→ What you should do
Note how many lines in the entries below contain the string "serif", and answer with that number and no other text.

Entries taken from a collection
▬▬▬

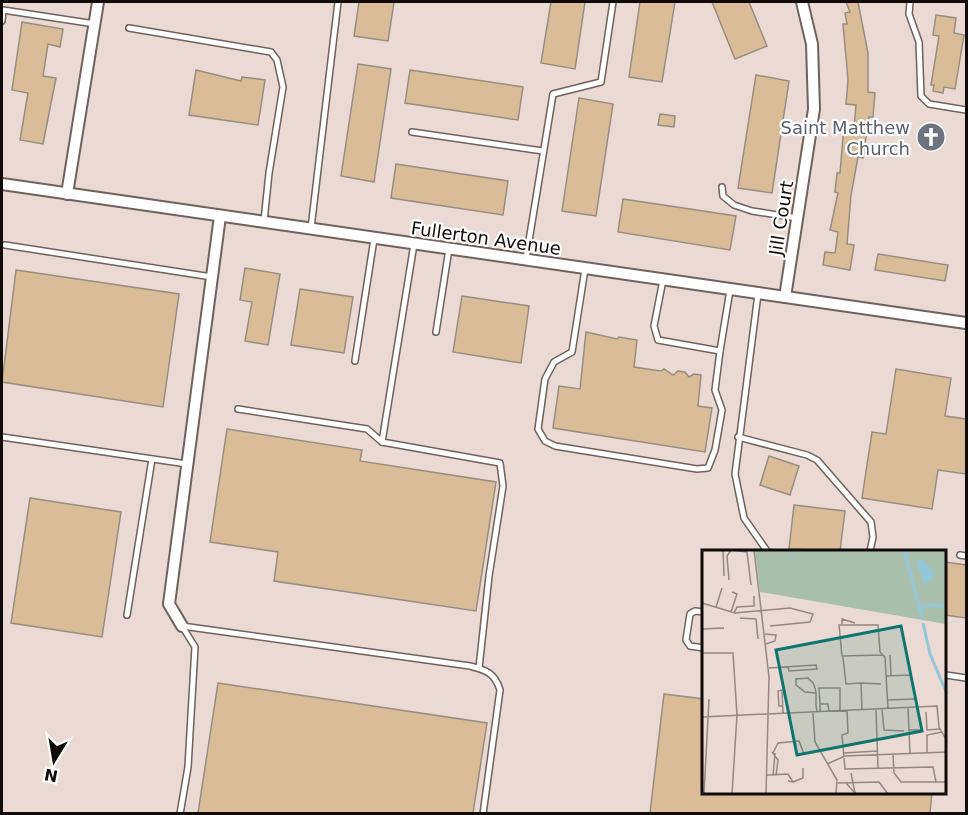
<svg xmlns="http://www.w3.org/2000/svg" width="968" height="815" font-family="'DejaVu Sans',sans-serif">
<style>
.building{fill:#dabd98;stroke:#968d81;stroke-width:1.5}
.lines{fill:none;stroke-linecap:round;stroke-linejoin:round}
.service-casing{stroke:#6f615b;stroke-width:8}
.minor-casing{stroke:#6f615b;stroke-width:14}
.service{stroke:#fff;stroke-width:5}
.minor{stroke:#fff;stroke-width:10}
.labels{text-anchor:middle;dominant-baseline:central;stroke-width:4.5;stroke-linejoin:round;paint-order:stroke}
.worship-label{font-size:18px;fill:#5b616d;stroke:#fff;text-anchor:end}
.street-label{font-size:18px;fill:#100b09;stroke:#fff}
.inset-river{fill:none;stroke:#93c6d9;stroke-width:3}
.inset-road{fill:none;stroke:#938782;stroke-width:1.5}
.view{fill:#0f766e;fill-opacity:0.15;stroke:#0f766e;stroke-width:3}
.inset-edge{fill:none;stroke:#100b09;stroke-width:3}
</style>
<rect width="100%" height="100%" fill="#eadad3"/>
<g class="building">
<polygon points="359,2 394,2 388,41 354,36"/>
<polygon points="551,2 585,2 575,69 541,63"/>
<polygon points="640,2 675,2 662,82 629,77"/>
<polygon points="712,2 749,2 767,46 735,59"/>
<polygon points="846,2 858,2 868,53 868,92 875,93 873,117 869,117 863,158 858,157 851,195 847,244 854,245 850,270 823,265 825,252 835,253 838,232 830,230 838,193 835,192 837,173 840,173 844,125 854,127 856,105 846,104 848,80 843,24 847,24 845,13 850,12"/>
<polygon points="936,15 956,18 954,33 964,35 955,89 944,87 943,93 933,91 934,85 931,85 939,36 933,35"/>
<polygon points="22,22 63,29 60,47 48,44 43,76 56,78 43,144 20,140 28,93 12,90"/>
<polygon points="358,64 391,69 374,182 341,176"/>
<polygon points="196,70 241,81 242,77 265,80 258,125 189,115"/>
<polygon points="410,70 523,87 518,120 405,103"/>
<polygon points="756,75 789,81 772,193 738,188"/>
<polygon points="579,98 613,104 596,216 562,211"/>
<polygon points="660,114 675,116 674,127 658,125"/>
<polygon points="396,164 508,181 503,215 391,198"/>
<polygon points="623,199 736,216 730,250 618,232"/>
<polygon points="878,254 948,265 945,281 875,270"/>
<polygon points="245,268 280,274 268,345 245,341 252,302 240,300"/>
<polygon points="16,270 179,294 163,407 2,382"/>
<polygon points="300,289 353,297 344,353 291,345"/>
<polygon points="462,296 529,306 521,363 453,352"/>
<polygon points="586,332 617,339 619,337 637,340 634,367 661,371 664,369 673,375 678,371 685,372 689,377 694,374 701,375 698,406 712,408 705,452 553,428 559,386 580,389"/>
<polygon points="896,369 951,378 945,416 966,419 966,474 938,470 932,509 862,498 872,432 886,434"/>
<polygon points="227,429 362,450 360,461 496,482 476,611 274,581 278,552 210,542"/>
<polygon points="769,456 799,466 790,495 760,485"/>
<polygon points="30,498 121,512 102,637 11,623"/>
<polygon points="794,505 845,511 840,551 789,549"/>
<polygon points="945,562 966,565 966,618 945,615"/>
<polygon points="218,683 487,723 473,813 198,813"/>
<polygon points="664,694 704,699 704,792 932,792 930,813 650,813"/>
</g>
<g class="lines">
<g class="service-casing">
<g id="service">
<polyline points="910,2 909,14 919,42 921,96 929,104 966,110"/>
<polyline points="2,21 3,10 95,24"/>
<polyline points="129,28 271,52 277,60 283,87 269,173 264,221"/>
<polyline points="412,132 543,151"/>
<polyline points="722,187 723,196 734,205 752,211 797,218"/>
<polyline points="311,228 338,2"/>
<polyline points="5,245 212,277"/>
<polyline points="526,259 553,94 601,82 613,2"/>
<polyline points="585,269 572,352 554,362 545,379 538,429 545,441 555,446 697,469 708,468 715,450 722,410 715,390 720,351"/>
<polyline points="663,280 654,326 658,340 720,351 730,290"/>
<polyline points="758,294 735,474 744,518 767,551"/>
<polyline points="436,332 449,249"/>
<polyline points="355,361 374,239"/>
<polyline points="238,409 367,429 382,442 414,244"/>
<polyline points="2,437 187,464"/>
<polyline points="738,437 807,455 817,460 871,522 873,537 870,551"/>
<polyline points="382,442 500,463 503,486 489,576 479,668"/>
<polyline points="960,555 966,556"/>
<polyline points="704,612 695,611 690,614 686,640 690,646 704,648"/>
<polyline points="127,615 152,459"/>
<path d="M182,626L470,666C486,670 495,673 500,690L483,814"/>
<polyline points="946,675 966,678"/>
<polyline points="180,814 188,767 195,647 182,626"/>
</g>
</g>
<g class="minor-casing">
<g id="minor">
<polyline points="2,184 966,323"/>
<polyline points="67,194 98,2"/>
<polyline points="785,297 814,109 812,44 802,2"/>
<polyline points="182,626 169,604 220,216"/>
</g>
</g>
<use href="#service" class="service"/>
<use href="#minor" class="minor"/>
</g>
<defs>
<g id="church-disc" transform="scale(1.5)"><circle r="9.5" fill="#6b7280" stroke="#fff"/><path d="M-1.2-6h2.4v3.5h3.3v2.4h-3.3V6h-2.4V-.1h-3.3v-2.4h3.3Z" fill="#fff"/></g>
</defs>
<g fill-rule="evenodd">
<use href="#church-disc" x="931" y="137"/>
</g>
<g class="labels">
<g class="worship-label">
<text x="910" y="127">Saint Matthew<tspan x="910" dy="21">Church</tspan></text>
</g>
<g class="street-label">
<text transform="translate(781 218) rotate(-81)">Jill Court</text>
<text transform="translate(486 238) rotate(8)">Fullerton Avenue</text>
</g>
</g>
<g transform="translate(702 550)">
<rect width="244" height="244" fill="#eadad3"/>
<path d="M53,0H244V74L58,42Z" fill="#a8c0ab"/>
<path d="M219,8L232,22L229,31L223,35L216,18L215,11Z" fill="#93c6d9"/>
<path class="inset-river" d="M202,0L221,70M216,60L227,55L245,56M221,73L228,104L245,144"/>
<path class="inset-road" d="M21,0L22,26M29,0L45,2L49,35M52,0L67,127L64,244M27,30L25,6L29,0M0,53L33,63L88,58L111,64L108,72L68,76M14,57L20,38M29,62L35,44L30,42M32,63L35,57L52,56V46M38,68L54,69L56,89M140,74V69L153,73M0,79L22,78M63,84L74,85L73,91L64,94M0,103H31L35,165L30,244M181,105L140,106L137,75H176L178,102L183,107L186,159M188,105L189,125M141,107L144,134L159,133M67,118L114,115L115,119L87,121L86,117M184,126L209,125M80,140L76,141L77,156H81M80,140L81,164M114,143L103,142L94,135V129L106,128L111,133L113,138L114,142V155L115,162M185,150L213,149M118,154L117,138H138V161M206,158L208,203M174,159L176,218M180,159L182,180L202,181M145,160L146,183L140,185L143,219L231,217L234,232M160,160L159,133L179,134M118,162V154H126L127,161M224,162L225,180L238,179M111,163L113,192L135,230L134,244M0,167L235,156L237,177L245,191M207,180H219V173M70,202L76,210L74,226M225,202V185L240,182M71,203L76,193L97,191L102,204M141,203L175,201M191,204L192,223L199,232H245M125,214L143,206L245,202M65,225L86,224L91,232L86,231M71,226L73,203M91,232L101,228V218M136,233L177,232L186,244M144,233L153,243L149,223M2,244L7,149"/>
<path class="view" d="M199,76L220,181L95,205L74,100Z"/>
<rect width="244" height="244" class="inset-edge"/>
</g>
<rect width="968" height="815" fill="none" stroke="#100b09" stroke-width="6"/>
<g transform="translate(54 761) rotate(191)" stroke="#ffffff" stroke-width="4.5" paint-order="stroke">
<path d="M0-4.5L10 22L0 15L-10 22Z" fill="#100b09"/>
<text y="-9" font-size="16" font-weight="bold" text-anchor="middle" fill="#100b09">N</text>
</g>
</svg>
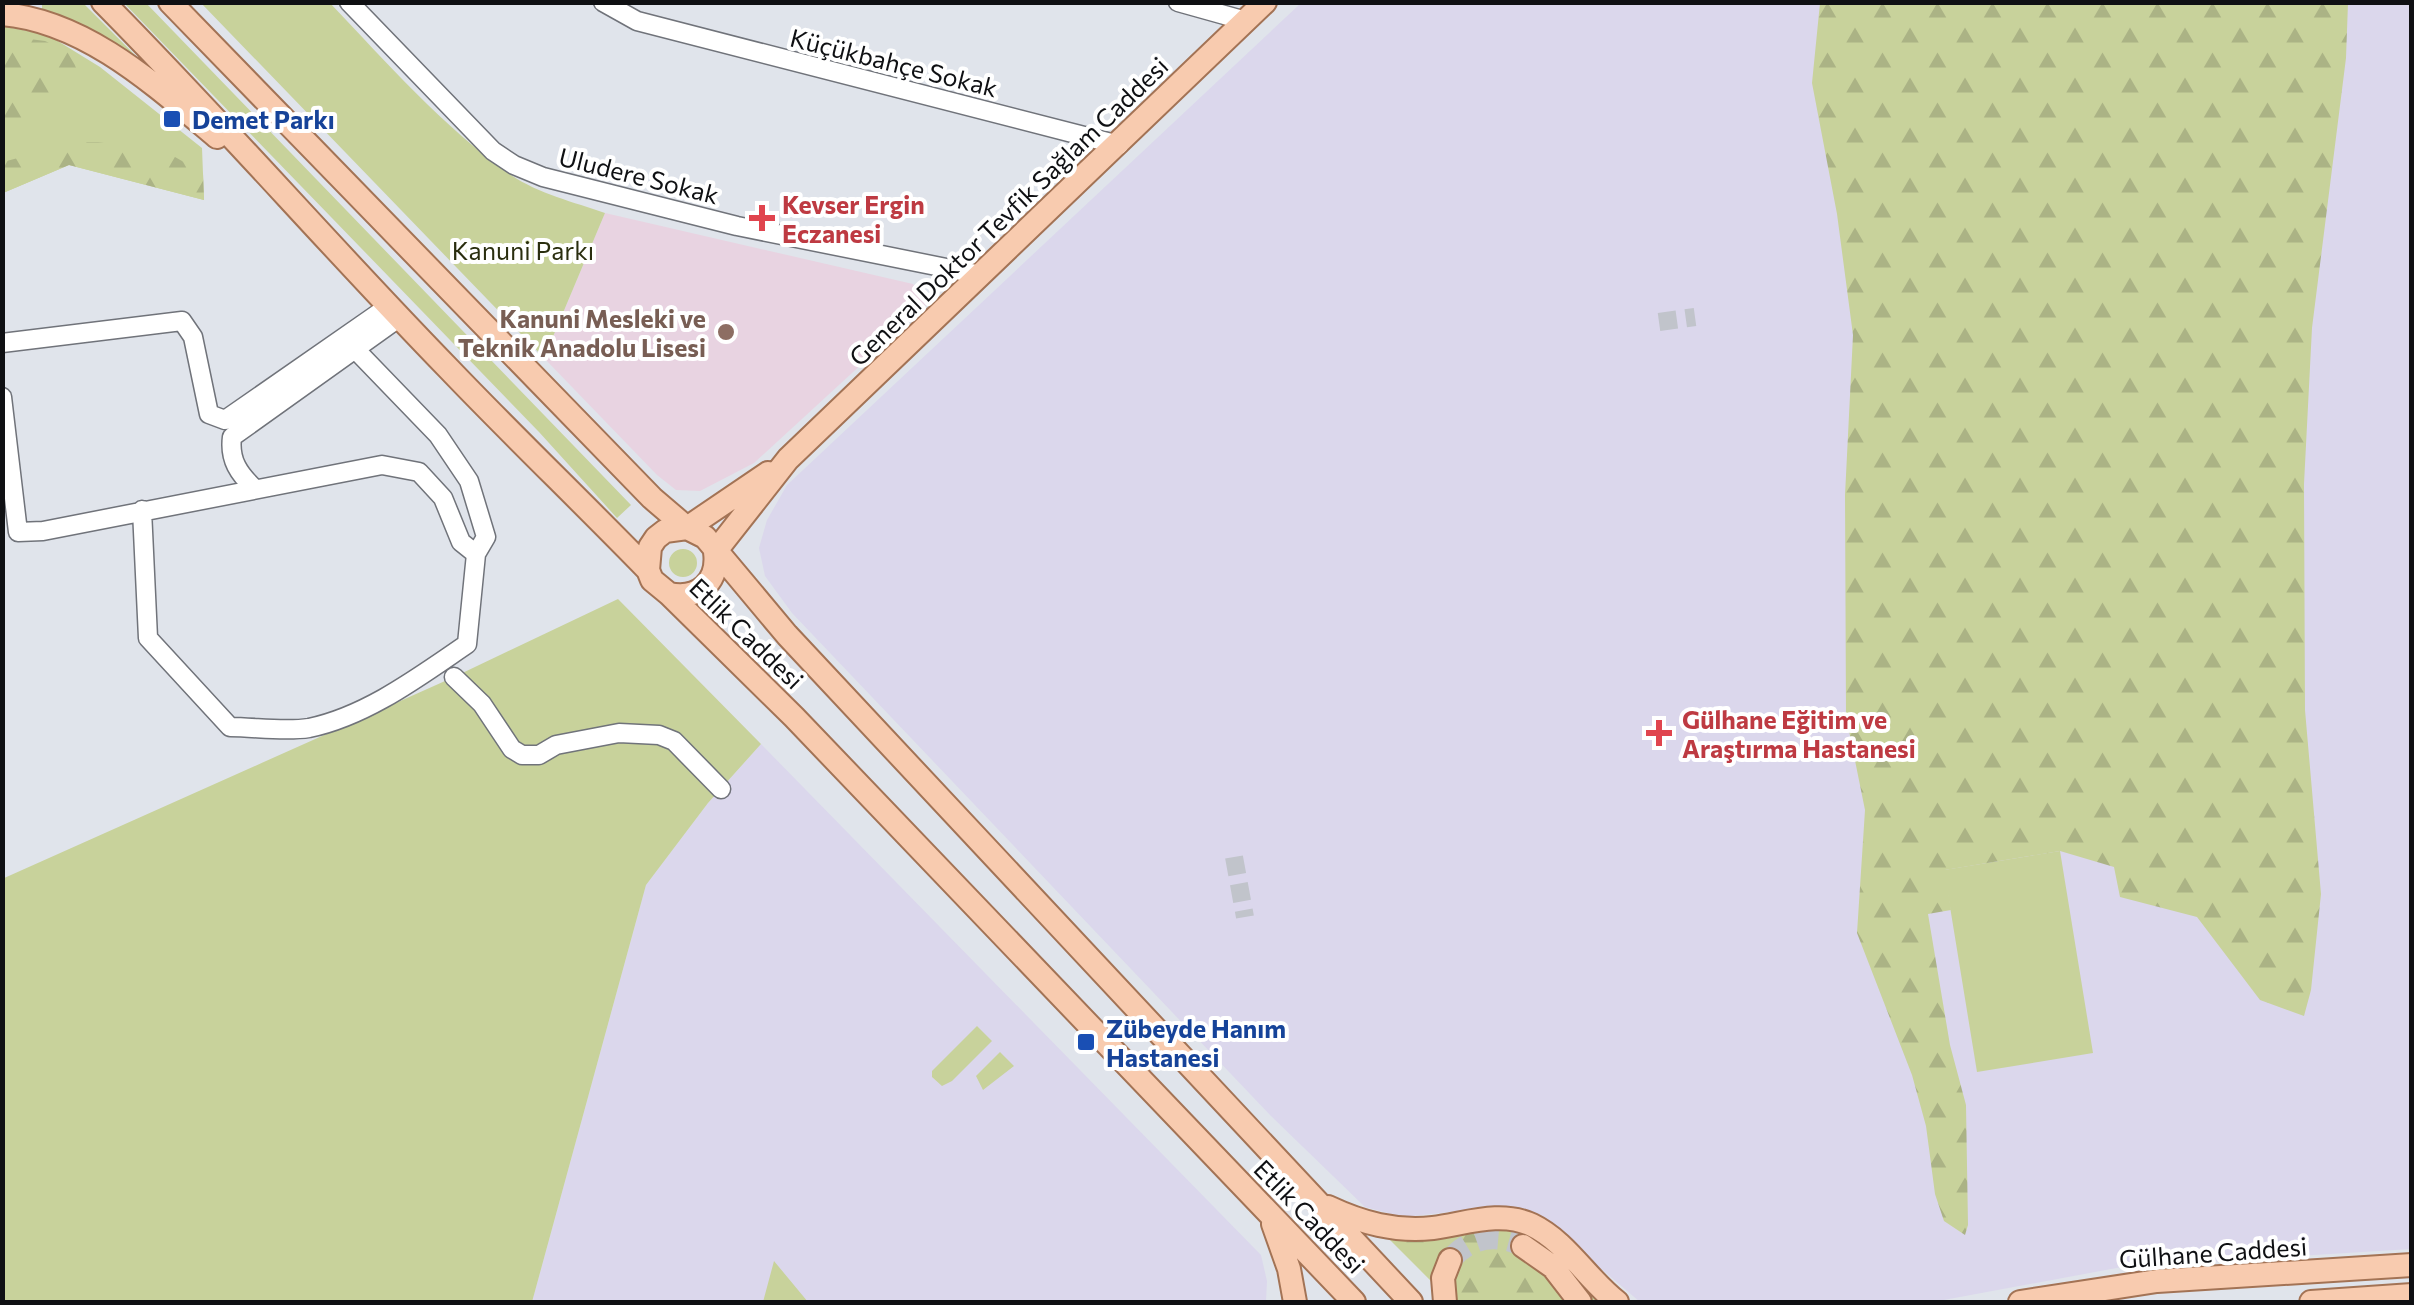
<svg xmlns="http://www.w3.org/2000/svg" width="2414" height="1305" font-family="Commissioner,sans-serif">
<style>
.education{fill:#e8d3e1}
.medical{fill:#dbd7ec}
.green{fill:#c8d29b}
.forest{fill:url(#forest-firs)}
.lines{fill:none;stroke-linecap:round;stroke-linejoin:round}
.minor-tunnel{stroke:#c1c4cb;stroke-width:18;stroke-dasharray:18 9;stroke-linecap:butt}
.major-tunnel{stroke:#c1c4cb;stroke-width:22;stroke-dasharray:22 11;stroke-linecap:butt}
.minor-casing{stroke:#70737a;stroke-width:21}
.major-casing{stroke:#a37355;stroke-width:26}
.minor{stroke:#fff;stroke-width:18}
.major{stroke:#f8cbaf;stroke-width:22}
.transit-dot{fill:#1a4fb4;stroke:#fff;stroke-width:4}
.health-dot{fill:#e0444e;stroke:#fff;stroke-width:4}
.education-dot{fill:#8d6e63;stroke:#fff;stroke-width:4}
.labels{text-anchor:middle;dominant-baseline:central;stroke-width:8;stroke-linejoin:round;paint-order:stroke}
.street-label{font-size:25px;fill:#0f1013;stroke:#fff}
.transit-label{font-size:25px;font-weight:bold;fill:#164399;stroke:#fff;text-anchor:start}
.health-label{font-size:25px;font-weight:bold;fill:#be3a42;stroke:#fff;text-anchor:start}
.park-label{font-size:25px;fill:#2a2e0f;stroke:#fff}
.education-label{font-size:25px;font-weight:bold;fill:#785e54;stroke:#fff;text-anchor:end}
</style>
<defs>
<pattern id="forest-firs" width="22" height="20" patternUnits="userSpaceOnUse" patternTransform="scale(2.5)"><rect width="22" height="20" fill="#c8d29b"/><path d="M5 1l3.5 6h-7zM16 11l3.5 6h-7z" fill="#abb385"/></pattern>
</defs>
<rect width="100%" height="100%" fill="#e0e4eb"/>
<path class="education" d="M605 213 913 284 926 305 754 463 700 491 676 490 657 475 544 358Z"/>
<path class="medical" d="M1301 3H2411V1249L2122 1267 1933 1302H1640L1565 1238 1487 1208 1403 1217 1365 1207 1271 1116 792 613 765 576 759 548 767 520 787 485Z
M761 744 1261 1255 1267 1281 1266 1302H532L646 885 708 803Z"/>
<path class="green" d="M42 3H83L150 70 95 33 42 10Z
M124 3H146L631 505 617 518 539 432Z
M201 3H330C387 63 443 127 511 175 539 194 574 202 605 213L544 358Z
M2 26 48 35 100 67 202 148 204 200 69 165 3 193Z
M669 563a14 14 0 1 1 28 0a14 14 0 1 1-28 0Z
M618 599 761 744 708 803 646 885 532 1302H3L2 879 454 677Z
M2060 851 2093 1053 1977 1072 1944 870Z
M977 1026 992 1041 952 1081 942 1086 932 1077V1071Z
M1000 1052 1014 1066 983 1090 976 1076Z
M774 1261 808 1302H763Z"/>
<path class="forest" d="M1820 3H2348L2346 58 2312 328 2304 484 2305 710 2321 894 2311 990 2304 1016 2260 1000 2197 917 2120 897 2114 867 2060 851 1945 870 1951 910 1928 914 1950 1045 1966 1105 1968 1225 1965 1235 1944 1221 1935 1194 1926 1126 1912 1075 1857 933 1865 810 1846 716 1845 495 1853 335 1837 214 1812 83Z
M22 38 45 41 72 53 76 68 3 142V48Z
M77 142H98L168 153 203 173 204 200 69 165 3 193V162Z
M1508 1227 1537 1238 1603 1302H1589L1529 1255 1573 1302H1453L1437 1268 1431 1281 1388 1238H1426Z"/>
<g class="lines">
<path class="minor-tunnel" d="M1659 322 1695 317
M1234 857 1245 917"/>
<path class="major-tunnel" d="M1450 1260C1470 1237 1496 1232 1523 1246"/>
<g class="minor-casing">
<path id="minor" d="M349 2 493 151 514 165 543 177 737 226 981 275
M603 2 637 21 1119 145
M1178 2 1246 21
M2 343 182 321 193 337 209 414 225 420 389 306
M2 397 18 532 43 531 382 465 419 472 443 498 461 542 476 554 486 537 469 481 438 435 354 348
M255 489C239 474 229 460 232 437L400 317
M142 510 148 638 230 727C255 727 284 732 309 728 367 716 420 676 467 644L476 554
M454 677 482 704 512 749 522 755H539L556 745 619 733 659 735 674 741 721 789"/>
</g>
<g class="major-casing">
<path id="major" d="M103 2C222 122 332 249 449 369 514 437 582 502 648 570L652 580 669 594 794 717 1354 1302
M170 2 652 498 687 528 705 537 787 635 1411 1302
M2 14C86 21 156 86 217 137
M715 552 788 459 1265 2
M648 570 650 547 656 538 665 531 687 528 768 473
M669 594C698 600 719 582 715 552
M1328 1207C1362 1223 1395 1232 1433 1228 1465 1224 1500 1210 1532 1225 1567 1242 1587 1279 1617 1302
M1273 1224 1289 1269 1295 1302
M1523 1246 1553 1267 1580 1302
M1445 1302 1443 1278 1450 1260
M2020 1302 2157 1281 2412 1265
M2311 1302 2412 1295"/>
</g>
<use href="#minor" class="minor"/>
<use href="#major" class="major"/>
</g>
<g class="transit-dot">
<rect x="162" y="109" width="20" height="20" rx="5"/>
<rect x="1076" y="1032" width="20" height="20" rx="5"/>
</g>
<g class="health-dot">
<path d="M757 203h10v10h10v10h-10v10h-10v-10h-10v-10h10z"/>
<path d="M1654 718h10v10h10v10h-10v10h-10v-10h-10v-10h10z"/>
</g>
<circle class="education-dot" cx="726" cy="332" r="10"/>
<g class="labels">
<g class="street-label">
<text transform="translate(894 62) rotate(14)">Küçükbahçe Sokak</text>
<text transform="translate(639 175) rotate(14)">Uludere Sokak</text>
<text transform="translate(1008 211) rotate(-44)">General Doktor Tevfik Sağlam Caddesi</text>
<text transform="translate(747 633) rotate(44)">Etlik Caddesi</text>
<text transform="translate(1310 1216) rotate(46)">Etlik Caddesi</text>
<text transform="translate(2213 1252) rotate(-4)">Gülhane Caddesi</text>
</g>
<g class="transit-label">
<text x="192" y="119">Demet Parkı</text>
<text x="1106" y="1028">Zübeyde Hanım<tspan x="1106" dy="29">Hastanesi</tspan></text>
</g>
<g class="health-label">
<text x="782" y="204">Kevser Ergin<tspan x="782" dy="29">Eczanesi</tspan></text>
<text x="1682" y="719">Gülhane Eğitim ve<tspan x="1682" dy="29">Araştırma Hastanesi</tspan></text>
</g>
<g class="park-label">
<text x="523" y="250">Kanuni Parkı</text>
</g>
<g class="education-label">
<text x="706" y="318">Kanuni Mesleki ve<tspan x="706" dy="29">Teknik Anadolu Lisesi</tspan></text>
</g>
</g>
<rect width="2414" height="1305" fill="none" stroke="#0f1013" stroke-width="10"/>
</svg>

▬▬▬

→ Reply
2